If you get a grow going lemme know for sure ill be onboard with you 

Good luck man 

Kannah


----------



## Grojak (Jan 17, 2016)

Danny88 said:


> No I know what you are saying it's just I will have to wait to take cones then wait for them to root then flower them for a few weeks by that time wouldn't the pre-flowers of shown by then on the vegging plants that's what I thought of at first but not sure which would show first



Pheno hunting is not a high yielding production…. it's always a sacrifice but one that pays off in the end. I used to do what you're saying… but realized I was wasting so much time and energy… so now I top my plants take those tops and as clone cuts than let the seedlings grow another 7 days and pop em in flower… it speeds things up by 2 weeks and you'll find the males quicker and get the clones vegging to good size by the time you know your phenos.

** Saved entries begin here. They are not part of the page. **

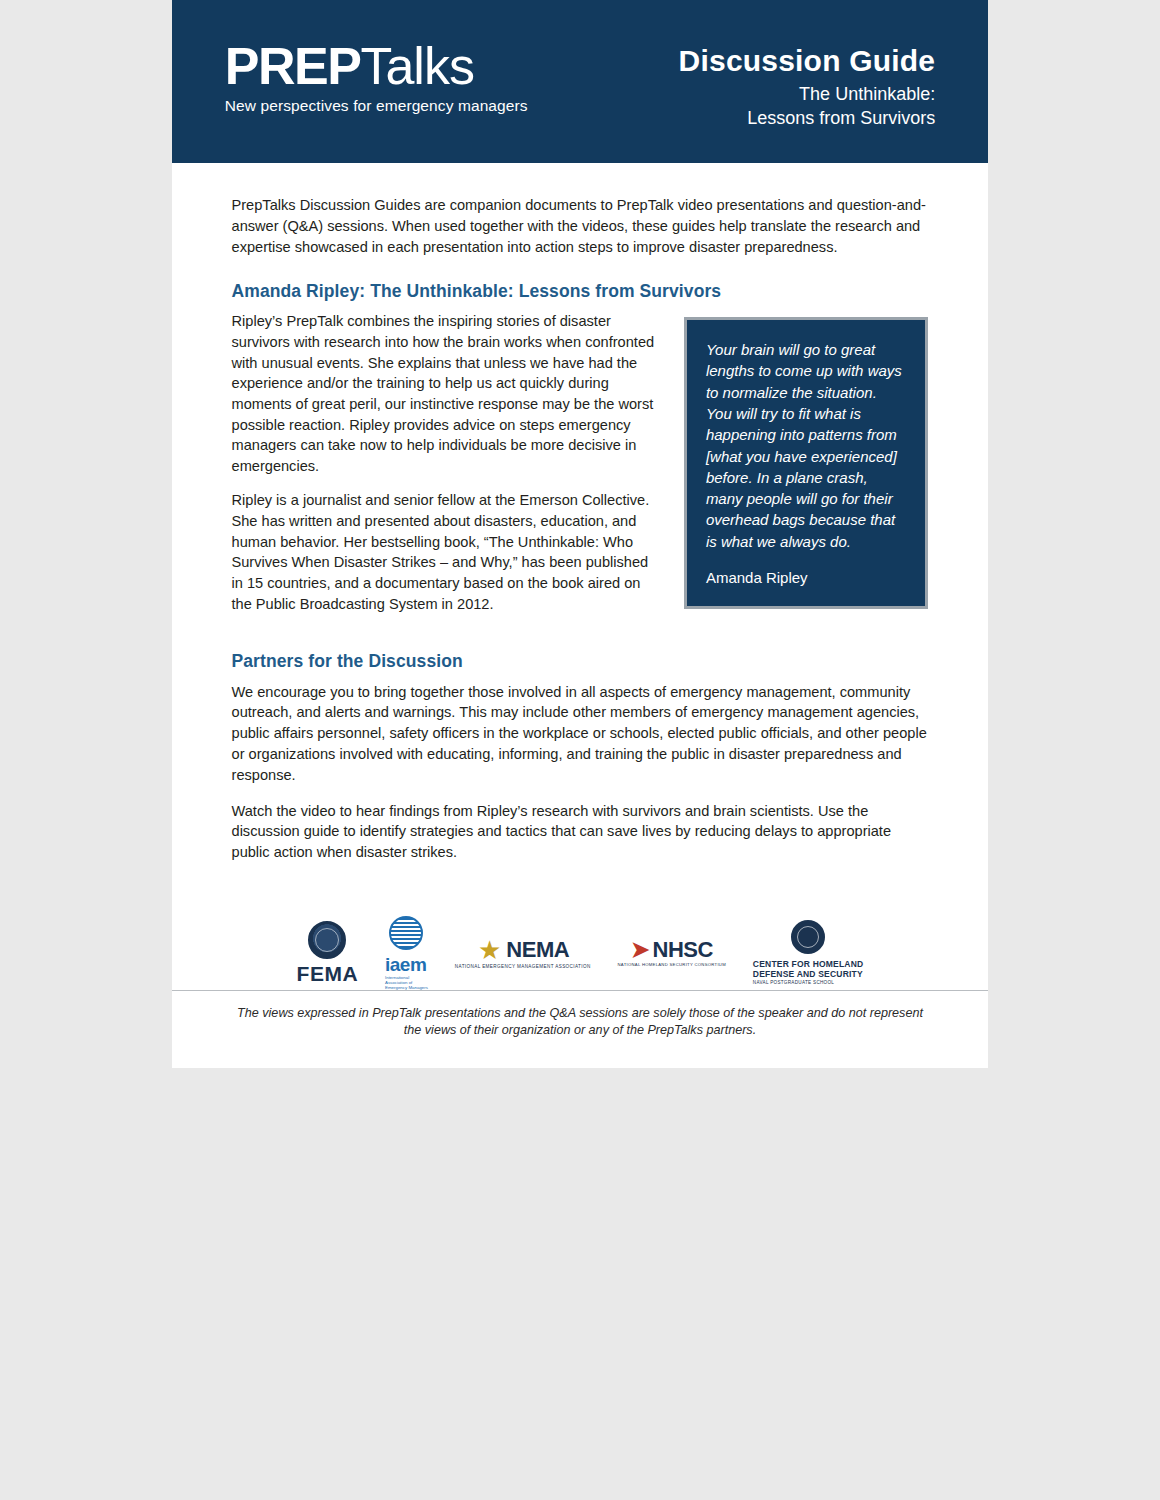PREP Talks
New perspectives for emergency managers
Discussion Guide
The Unthinkable:
Lessons from Survivors
PrepTalks Discussion Guides are companion documents to PrepTalk video presentations and question-and-answer (Q&A) sessions. When used together with the videos, these guides help translate the research and expertise showcased in each presentation into action steps to improve disaster preparedness.
Amanda Ripley: The Unthinkable: Lessons from Survivors
Ripley’s PrepTalk combines the inspiring stories of disaster survivors with research into how the brain works when confronted with unusual events. She explains that unless we have had the experience and/or the training to help us act quickly during moments of great peril, our instinctive response may be the worst possible reaction. Ripley provides advice on steps emergency managers can take now to help individuals be more decisive in emergencies.
Ripley is a journalist and senior fellow at the Emerson Collective. She has written and presented about disasters, education, and human behavior. Her bestselling book, “The Unthinkable: Who Survives When Disaster Strikes – and Why,” has been published in 15 countries, and a documentary based on the book aired on the Public Broadcasting System in 2012.
Your brain will go to great lengths to come up with ways to normalize the situation. You will try to fit what is happening into patterns from [what you have experienced] before. In a plane crash, many people will go for their overhead bags because that is what we always do.
Amanda Ripley
Partners for the Discussion
We encourage you to bring together those involved in all aspects of emergency management, community outreach, and alerts and warnings. This may include other members of emergency management agencies, public affairs personnel, safety officers in the workplace or schools, elected public officials, and other people or organizations involved with educating, informing, and training the public in disaster preparedness and response.
Watch the video to hear findings from Ripley’s research with survivors and brain scientists. Use the discussion guide to identify strategies and tactics that can save lives by reducing delays to appropriate public action when disaster strikes.
FEMA
iaem
International
Association of
Emergency Managers
NEMA
NATIONAL EMERGENCY MANAGEMENT ASSOCIATION
➤
NHSC
NATIONAL HOMELAND SECURITY CONSORTIUM
CENTER FOR HOMELAND
DEFENSE AND SECURITY
NAVAL POSTGRADUATE SCHOOL
The views expressed in PrepTalk presentations and the Q&A sessions are solely those of the speaker and do not represent the views of their organization or any of the PrepTalks partners.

I grow from rock wool to 16oz plastic cups than to 1gal pots (thats 4 liters i think) I top when their in the 1gal pots and flower from there… why waste space and soil repotting to a 3gallon or bigger pot, makes no sense.. just get those girls in there fast and the boys out of there faster.


----------



## Danny88 (Jan 17, 2016)

Kannah-krazy said:


> Ey man , guess your aussie , just wanted to chime in and reccomend atleast a 11 litre pot for your final repotting , if u do go seed i start in rockwool , then straight into something < 1 litre , wait till yoi have a nice rootball then go straight up to your final container
> 
> I can also tell your new to this and just wanted to say your on the right track with the scrog idea !
> 
> ...


Nah mate from uk I'm definitely starting from seed already bought them got 10 regular original granddaddy purple and 5 Dutch passion seeds blueberry think I might just start in coco was getting alge on the rock wool last time when I was using it to clone what I have done before is used plastic cups to start in and have one covered in that foil tape so I can look at how the root growth is going don't think will be starting for a few week need to get some things sorted


----------



## Danny88 (Jan 17, 2016)

Grojak said:


> Pheno hunting is not a high yielding production…. it's always a sacrifice but one that pays off in the end. I used to do what you're saying… but realized I was wasting so much time and energy… so now I top my plants take those tops and as clone cuts than let the seedlings grow another 7 days and pop em in flower… it speeds things up by 2 weeks and you'll find the males quicker and get the clones vegging to good size by the time you know your phenos.
> 
> I grow from rock wool to 16oz plastic cups than to 1gal pots (thats 4 liters i think) I top when their in the 1gal pots and flower from there… why waste space and soil repotting to a 3gallon or bigger pot, makes no sense.. just get those girls in there fast and the boys out of there faster.


So instead of flowering the clone and throwing it when you find the sex you will keep them and flower the seeds to find the males have you heard of flowering the clone before it has roots in a cup of water it's supposed to only take a week to show


----------



## Grojak (Jan 18, 2016)

Danny88 said:


> So instead of flowering the clone and throwing it when you find the sex you will keep them and flower the seeds to find the males have you heard of flowering the clone before it has roots in a cup of water it's supposed to only take a week to show


Thats exactly what I do…. I stick to my method tried and true… cloning in straight water is possible but I would't think it would speed up the sexing process.


----------



## Danny88 (Jan 18, 2016)

Grojak said:


> Thats exactly what I do…. I stick to my method tried and true… cloning in straight water is possible but I would't think it would speed up the sexing process.


Well I'm gong to buy an aero cloner so if I flower the clones I will use that if you are keeping the clones and flowering the seeded plants wouldn't you have to wait for the plants to mature before taking clones where as if you flower the clone it doesn't matter if the plant is mature enough yet coz you will be throwing the clone away and taking new clones when it's mature and you have weeded out the males


----------



## Grojak (Jan 19, 2016)

if the plants big enough to take a clone its big enough to toss into flower.. I usually let it veg 3-5 days after taking the cut before tossing it into flower… w/ an aerocloner you will find that you can root clones typically in 10-14 days (where as using rock wool at times can take up to 3 weeks to show roots).


----------



## GreenSanta (Jan 20, 2016)

12/12 from seed, reveg the winners, repeat until you have 2-3 favorites


----------